# Entries start

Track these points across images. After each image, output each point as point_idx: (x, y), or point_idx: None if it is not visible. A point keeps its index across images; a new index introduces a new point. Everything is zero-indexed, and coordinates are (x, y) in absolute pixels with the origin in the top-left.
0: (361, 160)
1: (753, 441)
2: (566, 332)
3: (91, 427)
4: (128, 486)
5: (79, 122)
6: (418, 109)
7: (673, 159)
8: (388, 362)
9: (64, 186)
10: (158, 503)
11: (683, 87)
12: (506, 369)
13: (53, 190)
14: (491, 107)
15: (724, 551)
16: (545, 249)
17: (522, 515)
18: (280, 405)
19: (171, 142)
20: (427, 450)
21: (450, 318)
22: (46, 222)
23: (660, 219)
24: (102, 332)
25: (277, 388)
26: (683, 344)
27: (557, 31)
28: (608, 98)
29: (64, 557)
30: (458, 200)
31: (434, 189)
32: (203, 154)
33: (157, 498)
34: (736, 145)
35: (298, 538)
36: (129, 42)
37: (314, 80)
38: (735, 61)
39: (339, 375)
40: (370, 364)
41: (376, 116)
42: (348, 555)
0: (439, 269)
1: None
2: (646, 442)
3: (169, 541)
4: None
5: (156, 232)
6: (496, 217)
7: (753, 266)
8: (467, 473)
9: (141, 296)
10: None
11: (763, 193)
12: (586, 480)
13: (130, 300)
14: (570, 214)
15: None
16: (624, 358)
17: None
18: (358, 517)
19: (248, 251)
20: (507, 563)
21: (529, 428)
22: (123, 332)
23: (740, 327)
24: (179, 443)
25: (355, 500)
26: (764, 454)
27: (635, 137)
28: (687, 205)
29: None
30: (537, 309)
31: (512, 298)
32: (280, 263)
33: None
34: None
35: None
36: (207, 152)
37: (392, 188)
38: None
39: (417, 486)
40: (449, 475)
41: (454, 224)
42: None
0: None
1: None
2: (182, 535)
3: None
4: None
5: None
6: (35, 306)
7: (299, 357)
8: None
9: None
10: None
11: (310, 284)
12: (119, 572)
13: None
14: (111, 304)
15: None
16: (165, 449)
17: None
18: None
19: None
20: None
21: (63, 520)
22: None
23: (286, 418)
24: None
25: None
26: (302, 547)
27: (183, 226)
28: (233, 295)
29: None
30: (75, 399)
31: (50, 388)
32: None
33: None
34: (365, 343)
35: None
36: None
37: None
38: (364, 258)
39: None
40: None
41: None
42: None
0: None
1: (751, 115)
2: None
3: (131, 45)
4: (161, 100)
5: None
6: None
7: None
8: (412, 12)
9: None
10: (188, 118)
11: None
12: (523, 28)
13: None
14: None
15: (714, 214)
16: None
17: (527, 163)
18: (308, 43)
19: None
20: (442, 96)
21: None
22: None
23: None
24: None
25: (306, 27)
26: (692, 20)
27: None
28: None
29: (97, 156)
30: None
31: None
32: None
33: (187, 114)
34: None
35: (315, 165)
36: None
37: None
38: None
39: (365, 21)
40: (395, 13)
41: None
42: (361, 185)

# Entries end

* **Exercise**
Give the lines of the records as a JSON list of strings, with one string per line and blank lines omitted.

* **Solution for this task**
[
  "Track these points across images. After each image, output each point as point_idx: (x, y), or point_idx: None if it is not visible. A point keeps its index across images; a new index introduces a new point. Everything is zero-indexed, and coordinates are (x, y) in absolute pixels with the origin in the top-left.",
  "0: (361, 160)",
  "1: (753, 441)",
  "2: (566, 332)",
  "3: (91, 427)",
  "4: (128, 486)",
  "5: (79, 122)",
  "6: (418, 109)",
  "7: (673, 159)",
  "8: (388, 362)",
  "9: (64, 186)",
  "10: (158, 503)",
  "11: (683, 87)",
  "12: (506, 369)",
  "13: (53, 190)",
  "14: (491, 107)",
  "15: (724, 551)",
  "16: (545, 249)",
  "17: (522, 515)",
  "18: (280, 405)",
  "19: (171, 142)",
  "20: (427, 450)",
  "21: (450, 318)",
  "22: (46, 222)",
  "23: (660, 219)",
  "24: (102, 332)",
  "25: (277, 388)",
  "26: (683, 344)",
  "27: (557, 31)",
  "28: (608, 98)",
  "29: (64, 557)",
  "30: (458, 200)",
  "31: (434, 189)",
  "32: (203, 154)",
  "33: (157, 498)",
  "34: (736, 145)",
  "35: (298, 538)",
  "36: (129, 42)",
  "37: (314, 80)",
  "38: (735, 61)",
  "39: (339, 375)",
  "40: (370, 364)",
  "41: (376, 116)",
  "42: (348, 555)",
  "0: (439, 269)",
  "1: None",
  "2: (646, 442)",
  "3: (169, 541)",
  "4: None",
  "5: (156, 232)",
  "6: (496, 217)",
  "7: (753, 266)",
  "8: (467, 473)",
  "9: (141, 296)",
  "10: None",
  "11: (763, 193)",
  "12: (586, 480)",
  "13: (130, 300)",
  "14: (570, 214)",
  "15: None",
  "16: (624, 358)",
  "17: None",
  "18: (358, 517)",
  "19: (248, 251)",
  "20: (507, 563)",
  "21: (529, 428)",
  "22: (123, 332)",
  "23: (740, 327)",
  "24: (179, 443)",
  "25: (355, 500)",
  "26: (764, 454)",
  "27: (635, 137)",
  "28: (687, 205)",
  "29: None",
  "30: (537, 309)",
  "31: (512, 298)",
  "32: (280, 263)",
  "33: None",
  "34: None",
  "35: None",
  "36: (207, 152)",
  "37: (392, 188)",
  "38: None",
  "39: (417, 486)",
  "40: (449, 475)",
  "41: (454, 224)",
  "42: None",
  "0: None",
  "1: None",
  "2: (182, 535)",
  "3: None",
  "4: None",
  "5: None",
  "6: (35, 306)",
  "7: (299, 357)",
  "8: None",
  "9: None",
  "10: None",
  "11: (310, 284)",
  "12: (119, 572)",
  "13: None",
  "14: (111, 304)",
  "15: None",
  "16: (165, 449)",
  "17: None",
  "18: None",
  "19: None",
  "20: None",
  "21: (63, 520)",
  "22: None",
  "23: (286, 418)",
  "24: None",
  "25: None",
  "26: (302, 547)",
  "27: (183, 226)",
  "28: (233, 295)",
  "29: None",
  "30: (75, 399)",
  "31: (50, 388)",
  "32: None",
  "33: None",
  "34: (365, 343)",
  "35: None",
  "36: None",
  "37: None",
  "38: (364, 258)",
  "39: None",
  "40: None",
  "41: None",
  "42: None",
  "0: None",
  "1: (751, 115)",
  "2: None",
  "3: (131, 45)",
  "4: (161, 100)",
  "5: None",
  "6: None",
  "7: None",
  "8: (412, 12)",
  "9: None",
  "10: (188, 118)",
  "11: None",
  "12: (523, 28)",
  "13: None",
  "14: None",
  "15: (714, 214)",
  "16: None",
  "17: (527, 163)",
  "18: (308, 43)",
  "19: None",
  "20: (442, 96)",
  "21: None",
  "22: None",
  "23: None",
  "24: None",
  "25: (306, 27)",
  "26: (692, 20)",
  "27: None",
  "28: None",
  "29: (97, 156)",
  "30: None",
  "31: None",
  "32: None",
  "33: (187, 114)",
  "34: None",
  "35: (315, 165)",
  "36: None",
  "37: None",
  "38: None",
  "39: (365, 21)",
  "40: (395, 13)",
  "41: None",
  "42: (361, 185)"
]